The Actual CPI basket of Goods cost increase over the past little while
This is important to have, as it points out that the CPI measurement is the cost of a basket of goods, that at the start of the index was at 100, and you see the steady increase in cost over time.
Bank of Canada’s core index
These numbers are very important, but of even more significance is how the Bank of Canada measures inflation, as this is the data they will use to decide whether interest rates need to rise or not:
The Bank of Canada’s core index rose 1.3% in the 12 months to September, following a 1.6% increase in August. The slower rate of increase was mostly attributable to smaller price increases for the purchase of passenger vehicles.
So the Bank still has little reason to increase interest rates due to inflation (for now).
The Big Table
Remember that the Stats Canada site has a plethora of really interesting statistics, so go read them and see where all the “talking heads” on TV base their interpretations of where we stand on inflation in Canada.
Consumer Price Index and major components, Canada – Not seasonally adjusted
2. Figures may not add to 100% as a result of rounding.
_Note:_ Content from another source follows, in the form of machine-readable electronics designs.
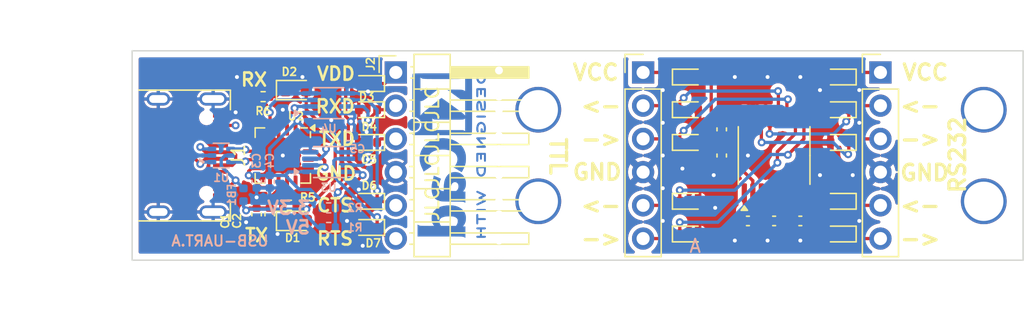
<source format=kicad_pcb>
(kicad_pcb
	(version 20241229)
	(generator "pcbnew")
	(generator_version "9.0")
	(general
		(thickness 1.6)
		(legacy_teardrops no)
	)
	(paper "A4")
	(layers
		(0 "F.Cu" signal)
		(4 "In1.Cu" signal)
		(6 "In2.Cu" signal)
		(2 "B.Cu" signal)
		(9 "F.Adhes" user "F.Adhesive")
		(11 "B.Adhes" user "B.Adhesive")
		(13 "F.Paste" user)
		(15 "B.Paste" user)
		(5 "F.SilkS" user "F.Silkscreen")
		(7 "B.SilkS" user "B.Silkscreen")
		(1 "F.Mask" user)
		(3 "B.Mask" user)
		(17 "Dwgs.User" user "User.Drawings")
		(19 "Cmts.User" user "User.Comments")
		(21 "Eco1.User" user "User.Eco1")
		(23 "Eco2.User" user "User.Eco2")
		(25 "Edge.Cuts" user)
		(27 "Margin" user)
		(31 "F.CrtYd" user "F.Courtyard")
		(29 "B.CrtYd" user "B.Courtyard")
		(35 "F.Fab" user)
		(33 "B.Fab" user)
		(39 "User.1" user)
		(41 "User.2" user)
		(43 "User.3" user)
		(45 "User.4" user)
		(47 "User.5" user)
		(49 "User.6" user)
		(51 "User.7" user)
		(53 "User.8" user)
		(55 "User.9" user)
	)
	(setup
		(stackup
			(layer "F.SilkS"
				(type "Top Silk Screen")
			)
			(layer "F.Paste"
				(type "Top Solder Paste")
			)
			(layer "F.Mask"
				(type "Top Solder Mask")
				(thickness 0.01)
			)
			(layer "F.Cu"
				(type "copper")
				(thickness 0.035)
			)
			(layer "dielectric 1"
				(type "prepreg")
				(thickness 0.1)
				(material "FR4")
				(epsilon_r 4.5)
				(loss_tangent 0.02)
			)
			(layer "In1.Cu"
				(type "copper")
				(thickness 0.035)
			)
			(layer "dielectric 2"
				(type "core")
				(thickness 1.24)
				(material "FR4")
				(epsilon_r 4.5)
				(loss_tangent 0.02)
			)
			(layer "In2.Cu"
				(type "copper")
				(thickness 0.035)
			)
			(layer "dielectric 3"
				(type "prepreg")
				(thickness 0.1)
				(material "FR4")
				(epsilon_r 4.5)
				(loss_tangent 0.02)
			)
			(layer "B.Cu"
				(type "copper")
				(thickness 0.035)
			)
			(layer "B.Mask"
				(type "Bottom Solder Mask")
				(thickness 0.01)
			)
			(layer "B.Paste"
				(type "Bottom Solder Paste")
			)
			(layer "B.SilkS"
				(type "Bottom Silk Screen")
			)
			(copper_finish "None")
			(dielectric_constraints no)
		)
		(pad_to_mask_clearance 0)
		(allow_soldermask_bridges_in_footprints no)
		(tenting front back)
		(aux_axis_origin 128.5 103)
		(grid_origin 128.5 103)
		(pcbplotparams
			(layerselection 0x00000000_00000000_55555555_5755f5ff)
			(plot_on_all_layers_selection 0x00000000_00000000_00000000_00000000)
			(disableapertmacros no)
			(usegerberextensions no)
			(usegerberattributes yes)
			(usegerberadvancedattributes yes)
			(creategerberjobfile yes)
			(dashed_line_dash_ratio 12.000000)
			(dashed_line_gap_ratio 3.000000)
			(svgprecision 4)
			(plotframeref no)
			(mode 1)
			(useauxorigin no)
			(hpglpennumber 1)
			(hpglpenspeed 20)
			(hpglpendiameter 15.000000)
			(pdf_front_fp_property_popups yes)
			(pdf_back_fp_property_popups yes)
			(pdf_metadata yes)
			(pdf_single_document no)
			(dxfpolygonmode yes)
			(dxfimperialunits yes)
			(dxfusepcbnewfont yes)
			(psnegative no)
			(psa4output no)
			(plot_black_and_white yes)
			(sketchpadsonfab no)
			(plotpadnumbers no)
			(hidednponfab no)
			(sketchdnponfab yes)
			(crossoutdnponfab yes)
			(subtractmaskfromsilk no)
			(outputformat 1)
			(mirror no)
			(drillshape 0)
			(scaleselection 1)
			(outputdirectory "production/")
		)
	)
	(net 0 "")
	(net 1 "VCC")
	(net 2 "GND")
	(net 3 "+3V3")
	(net 4 "VPP")
	(net 5 "Net-(U5-C1-)")
	(net 6 "Net-(D1-K)")
	(net 7 "Net-(D2-K)")
	(net 8 "VBUS")
	(net 9 "/TXD")
	(net 10 "/RXD")
	(net 11 "/RTS")
	(net 12 "/CTS")
	(net 13 "/TXD_FT")
	(net 14 "/RXD_FT")
	(net 15 "/RTS_FT")
	(net 16 "/CTS_FT")
	(net 17 "/LED_TX")
	(net 18 "/LED_RX")
	(net 19 "/USB_DM")
	(net 20 "/USB_DP")
	(net 21 "/DE")
	(net 22 "/SLEEP")
	(net 23 "Net-(U5-C1+)")
	(net 24 "Net-(U5-C2+)")
	(net 25 "Net-(U5-C2-)")
	(net 26 "Net-(U5-VS-)")
	(net 27 "Net-(U5-VS+)")
	(net 28 "/RTS_232")
	(net 29 "/RXD_232")
	(net 30 "/CTS_232")
	(net 31 "/TXD_232")
	(net 32 "Net-(J1-D+-PadA6)")
	(net 33 "unconnected-(J1-SBU1-PadA8)")
	(net 34 "unconnected-(J1-CC1-PadA5)")
	(net 35 "Net-(J1-D--PadA7)")
	(net 36 "unconnected-(J1-CC2-PadB5)")
	(net 37 "unconnected-(J1-SBU2-PadB8)")
	(footprint "Capacitor_SMD:C_0402_1005Metric" (layer "F.Cu") (at 177.5 100))
	(footprint "all_gk_fp_Ki8:mouse_bites 4x0.6mm" (layer "F.Cu") (at 156.5 94.5 90))
	(footprint "all_gk_fp_Ki8:USB_C_Receptacle_Wuerth_629722000214" (layer "F.Cu") (at 131 95 -90))
	(footprint "all_gk_fp_Ki8:mouse_bites 4x0.6mm" (layer "F.Cu") (at 156.5 98.5 90))
	(footprint "Connector_PinHeader_2.54mm:PinHeader_1x06_P2.54mm_Vertical" (layer "F.Cu") (at 167.5 88.65))
	(footprint "LED_SMD:LED_0603_1608Metric" (layer "F.Cu") (at 141 100))
	(footprint "Capacitor_SMD:C_0402_1005Metric" (layer "F.Cu") (at 173.5 93 -90))
	(footprint "Diode_SMD:D_SOD-523" (layer "F.Cu") (at 182.5 91.5 180))
	(footprint "Diode_SMD:D_SOD-523" (layer "F.Cu") (at 171 94))
	(footprint "Capacitor_SMD:C_0402_1005Metric" (layer "F.Cu") (at 175.5 100))
	(footprint "Diode_SMD:D_SOD-523" (layer "F.Cu") (at 146.5 100.5 180))
	(footprint "LED_SMD:LED_0603_1608Metric" (layer "F.Cu") (at 141 90))
	(footprint "Resistor_SMD:R_0402_1005Metric" (layer "F.Cu") (at 140.5 98.8))
	(footprint "Capacitor_SMD:C_0402_1005Metric" (layer "F.Cu") (at 138 99.5 -90))
	(footprint "Resistor_SMD:R_0402_1005Metric" (layer "F.Cu") (at 138.5 90.5 180))
	(footprint "Diode_SMD:D_SOD-523" (layer "F.Cu") (at 182.5 89 180))
	(footprint "Package_SO:TSSOP-16_4.4x5mm_P0.65mm" (layer "F.Cu") (at 177.5 95 90))
	(footprint "Diode_SMD:D_SOD-523" (layer "F.Cu") (at 182.5 101 180))
	(footprint "Diode_SMD:D_SOD-523" (layer "F.Cu") (at 171 98.5))
	(footprint "Diode_SMD:D_SOD-523" (layer "F.Cu") (at 146.5 98.5 180))
	(footprint "Diode_SMD:D_SOD-523" (layer "F.Cu") (at 182.5 98.5 180))
	(footprint "Diode_SMD:D_SOD-523" (layer "F.Cu") (at 146.5 94 180))
	(footprint "Diode_SMD:D_SOD-523" (layer "F.Cu") (at 182.5 94 180))
	(footprint "all_gk_fp_Ki8:mouse_bites 4x0.6mm" (layer "F.Cu") (at 156.5 102.5 90))
	(footprint "Connector_PinHeader_2.54mm:PinHeader_1x06_P2.54mm_Vertical" (layer "F.Cu") (at 185.615 88.65))
	(footprint "Capacitor_SMD:C_0402_1005Metric" (layer "F.Cu") (at 179.5 100))
	(footprint "Capacitor_SMD:C_0402_1005Metric" (layer "F.Cu") (at 173.5 95 -90))
	(footprint "Diode_SMD:D_SOD-523" (layer "F.Cu") (at 171 89))
	(footprint "all_gk_fp_Ki8:mouse_bites 4x0.6mm" (layer "F.Cu") (at 156.5 90.5 90))
	(footprint "Capacitor_SMD:C_0402_1005Metric" (layer "F.Cu") (at 139 99.5 -90))
	(footprint "Diode_SMD:D_SOD-523" (layer "F.Cu") (at 146.5 89.5 180))
	(footprint "Diode_SMD:D_SOD-523" (layer "F.Cu") (at 146.5 91.5 180))
	(footprint "Package_DFN_QFN:QFN-16-1EP_4x4mm_P0.65mm_EP2.1x2.1mm" (layer "F.Cu") (at 140 95 -90))
	(footprint "Diode_SMD:D_SOD-523" (layer "F.Cu") (at 171 101))
	(footprint "Connector_PinHeader_2.54mm:PinHeader_1x06_P2.54mm_Horizontal" (layer "F.Cu") (at 148.625 88.65))
	(footprint "Diode_SMD:D_SOD-523" (layer "F.Cu") (at 171 91.5))
	(footprint "Package_SO:VSSOP-8_2.3x2mm_P0.5mm" (layer "B.Cu") (at 143.5 91))
	(footprint "Resistor_SMD:R_0402_1005Metric"
		(layer "B.Cu")
		(uuid "37776456-78e8-4e4b-
... [496691 chars truncated]
</source>
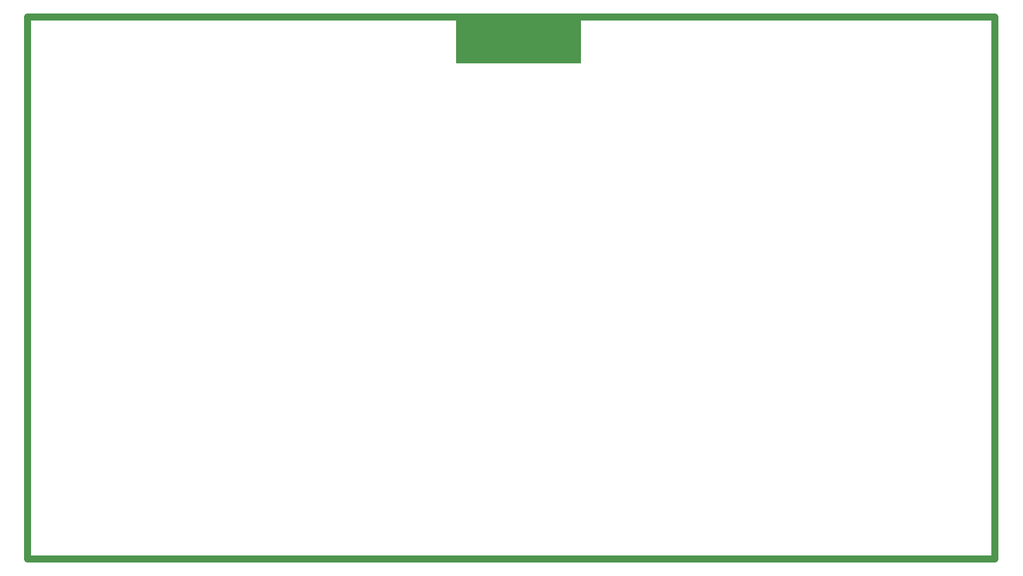
<source format=gko>
G04*
G04 #@! TF.GenerationSoftware,Altium Limited,Altium Designer,24.5.2 (23)*
G04*
G04 Layer_Color=16711935*
%FSLAX25Y25*%
%MOIN*%
G70*
G04*
G04 #@! TF.SameCoordinates,6455B1CA-3022-4927-84EB-C38AD889BDF6*
G04*
G04*
G04 #@! TF.FilePolarity,Positive*
G04*
G01*
G75*
%ADD77C,0.03937*%
G36*
X314350Y281500D02*
Y305900D01*
X243450D01*
Y281500D01*
X314350D01*
D02*
G37*
G54D77*
X0Y0D02*
X550000D01*
X550000Y308000D01*
X-0D01*
X0Y0D01*
M02*

</source>
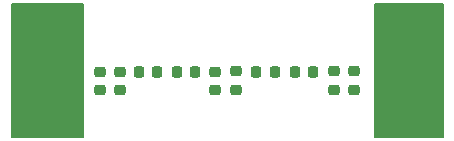
<source format=gbr>
%TF.GenerationSoftware,KiCad,Pcbnew,(6.0.10)*%
%TF.CreationDate,2023-05-27T15:44:21+03:00*%
%TF.ProjectId,BPF_5,4250465f-352e-46b6-9963-61645f706362,rev?*%
%TF.SameCoordinates,Original*%
%TF.FileFunction,Soldermask,Top*%
%TF.FilePolarity,Negative*%
%FSLAX46Y46*%
G04 Gerber Fmt 4.6, Leading zero omitted, Abs format (unit mm)*
G04 Created by KiCad (PCBNEW (6.0.10)) date 2023-05-27 15:44:21*
%MOMM*%
%LPD*%
G01*
G04 APERTURE LIST*
G04 Aperture macros list*
%AMRoundRect*
0 Rectangle with rounded corners*
0 $1 Rounding radius*
0 $2 $3 $4 $5 $6 $7 $8 $9 X,Y pos of 4 corners*
0 Add a 4 corners polygon primitive as box body*
4,1,4,$2,$3,$4,$5,$6,$7,$8,$9,$2,$3,0*
0 Add four circle primitives for the rounded corners*
1,1,$1+$1,$2,$3*
1,1,$1+$1,$4,$5*
1,1,$1+$1,$6,$7*
1,1,$1+$1,$8,$9*
0 Add four rect primitives between the rounded corners*
20,1,$1+$1,$2,$3,$4,$5,0*
20,1,$1+$1,$4,$5,$6,$7,0*
20,1,$1+$1,$6,$7,$8,$9,0*
20,1,$1+$1,$8,$9,$2,$3,0*%
G04 Aperture macros list end*
%ADD10C,0.150000*%
%ADD11R,5.080000X1.500000*%
%ADD12RoundRect,0.218750X0.256250X-0.218750X0.256250X0.218750X-0.256250X0.218750X-0.256250X-0.218750X0*%
%ADD13RoundRect,0.218750X-0.218750X-0.256250X0.218750X-0.256250X0.218750X0.256250X-0.218750X0.256250X0*%
%ADD14RoundRect,0.225000X-0.250000X0.225000X-0.250000X-0.225000X0.250000X-0.225000X0.250000X0.225000X0*%
%ADD15RoundRect,0.225000X0.225000X0.250000X-0.225000X0.250000X-0.225000X-0.250000X0.225000X-0.250000X0*%
G04 APERTURE END LIST*
D10*
X130500000Y-75750000D02*
X124500000Y-75750000D01*
X124500000Y-75750000D02*
X124500000Y-87000000D01*
X124500000Y-87000000D02*
X130500000Y-87000000D01*
X130500000Y-87000000D02*
X130500000Y-75750000D01*
G36*
X130500000Y-75750000D02*
G01*
X124500000Y-75750000D01*
X124500000Y-87000000D01*
X130500000Y-87000000D01*
X130500000Y-75750000D01*
G37*
X161000000Y-75750000D02*
X155250000Y-75750000D01*
X155250000Y-75750000D02*
X155250000Y-87000000D01*
X155250000Y-87000000D02*
X161000000Y-87000000D01*
X161000000Y-87000000D02*
X161000000Y-75750000D01*
G36*
X161000000Y-75750000D02*
G01*
X155250000Y-75750000D01*
X155250000Y-87000000D01*
X161000000Y-87000000D01*
X161000000Y-75750000D01*
G37*
D11*
%TO.C,J2*%
X158250000Y-77250000D03*
X158250000Y-85750000D03*
X158250000Y-81500000D03*
%TD*%
%TO.C,J1*%
X127250000Y-81500000D03*
X127250000Y-77250000D03*
X127250000Y-85750000D03*
%TD*%
D12*
%TO.C,L5*%
X153500000Y-83037500D03*
X153500000Y-81462500D03*
%TD*%
D13*
%TO.C,L4*%
X145212500Y-81500000D03*
X146787500Y-81500000D03*
%TD*%
D12*
%TO.C,L3*%
X141750000Y-81500000D03*
X141750000Y-83075000D03*
%TD*%
D13*
%TO.C,L2*%
X135250000Y-81500000D03*
X136825000Y-81500000D03*
%TD*%
D12*
%TO.C,L1*%
X131950000Y-83075000D03*
X131950000Y-81500000D03*
%TD*%
D14*
%TO.C,C5*%
X151750000Y-81475000D03*
X151750000Y-83025000D03*
%TD*%
D15*
%TO.C,C4*%
X148475000Y-81500000D03*
X150025000Y-81500000D03*
%TD*%
D14*
%TO.C,C3*%
X143500000Y-81475000D03*
X143500000Y-83025000D03*
%TD*%
D15*
%TO.C,C2*%
X140050000Y-81500000D03*
X138500000Y-81500000D03*
%TD*%
D14*
%TO.C,C1*%
X133700000Y-81512500D03*
X133700000Y-83062500D03*
%TD*%
M02*

</source>
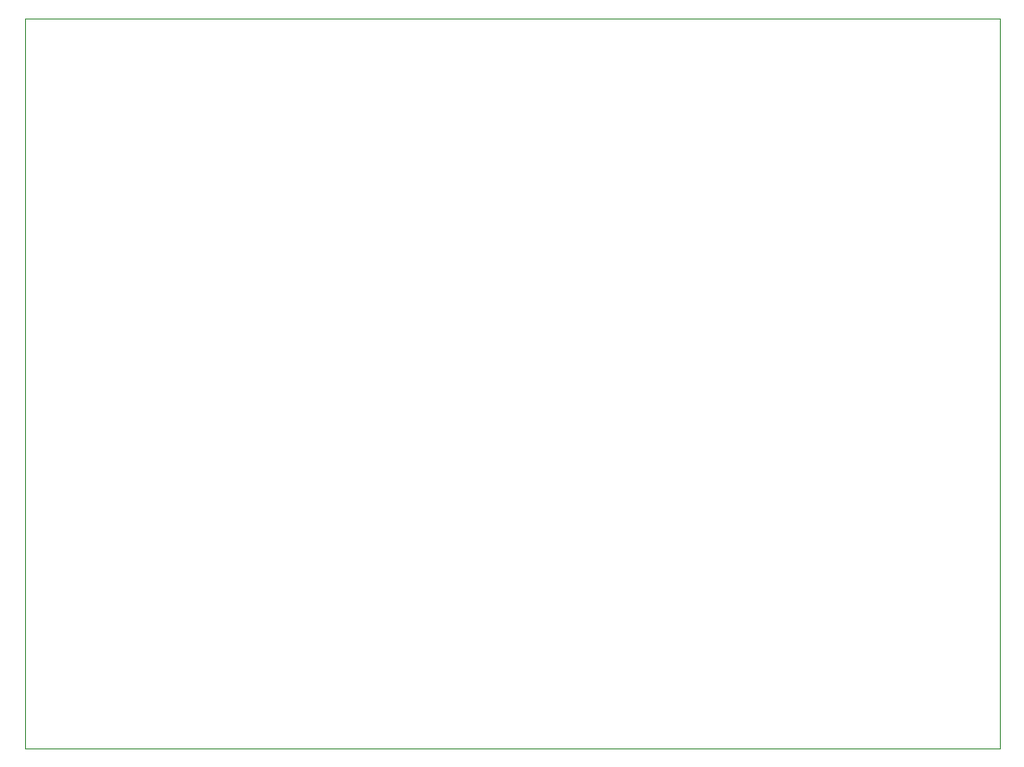
<source format=gbr>
%TF.GenerationSoftware,KiCad,Pcbnew,9.0.4*%
%TF.CreationDate,2025-09-29T14:00:37+02:00*%
%TF.ProjectId,AM_modulation_fiber,414d5f6d-6f64-4756-9c61-74696f6e5f66,rev?*%
%TF.SameCoordinates,Original*%
%TF.FileFunction,Profile,NP*%
%FSLAX46Y46*%
G04 Gerber Fmt 4.6, Leading zero omitted, Abs format (unit mm)*
G04 Created by KiCad (PCBNEW 9.0.4) date 2025-09-29 14:00:37*
%MOMM*%
%LPD*%
G01*
G04 APERTURE LIST*
%TA.AperFunction,Profile*%
%ADD10C,0.050000*%
%TD*%
G04 APERTURE END LIST*
D10*
X177800000Y-84886000D02*
X266700000Y-84886000D01*
X266700000Y-151500000D01*
X177800000Y-151500000D01*
X177800000Y-84886000D01*
M02*

</source>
3. The Bank of Canada’s core index excludes eight of the Consumer Price Index’s most volatile components (fruit, fruit preparations and nuts; vegetables and vegetable preparations; mortgage interest cost; natural gas; fuel oil and other fuels; gasoline; inter-city transportation; and tobacco products and smokers’ supplies) as well as the effects of changes in indirect taxes on the remaining components. For additional information on the core CPI, please consult the Bank of Canada website (www.bankofcanada.ca/rates/indicators/key-variables/inflation-control-target/).
4. The special aggregate “Energy” includes: electricity; natural gas; fuel oil and other fuels; gasoline; and fuel, parts and supplies for recreational vehicles.
Things really don’t seem to be changing much this past little while do they?
Why are the rates staying the same? Here are some very good quotes from yesterday’s publication from the Bank of Canada:
“… The economic expansion in the United States continues at a gradual pace. Europe is in recession and its crisis, while contained, remains acute. In China and other major emerging economies, growth is decelerating somewhat more quickly than expected…”
OK, so the major markets of the world are not in very good shape, thus the danger of a massive spending spree (other than in China, where spending is slowing down), is not high.
“…In Canada, while global headwinds continue to restrain economic activity, underlying momentum remains at a pace roughly in line with the economy’s production potential. Economic growth is expected to pick up through 2013, with consumption and business investment continuing to be its principal drivers, reflecting very stimulative financial conditions. Business investment remains solid. There are tentative signs of slowing in household spending, although the household debt burden continues to rise….”
Global headwinds? I really love that turn of phrase, but more interestingly is the increase in household debt burden is now being spoken about by the central bank? Must be pretty bad, I guess?
Does this mean rates are going to stay down for now? I think so, but if there is an actual economic up turn in North America, all bets may be off.
Bank Rate (overnight) Since 2002, Pretty Low eh? And the Beat Goes On….
The graph stops at May, however, it is still the same as it was then, so you get the gist of things.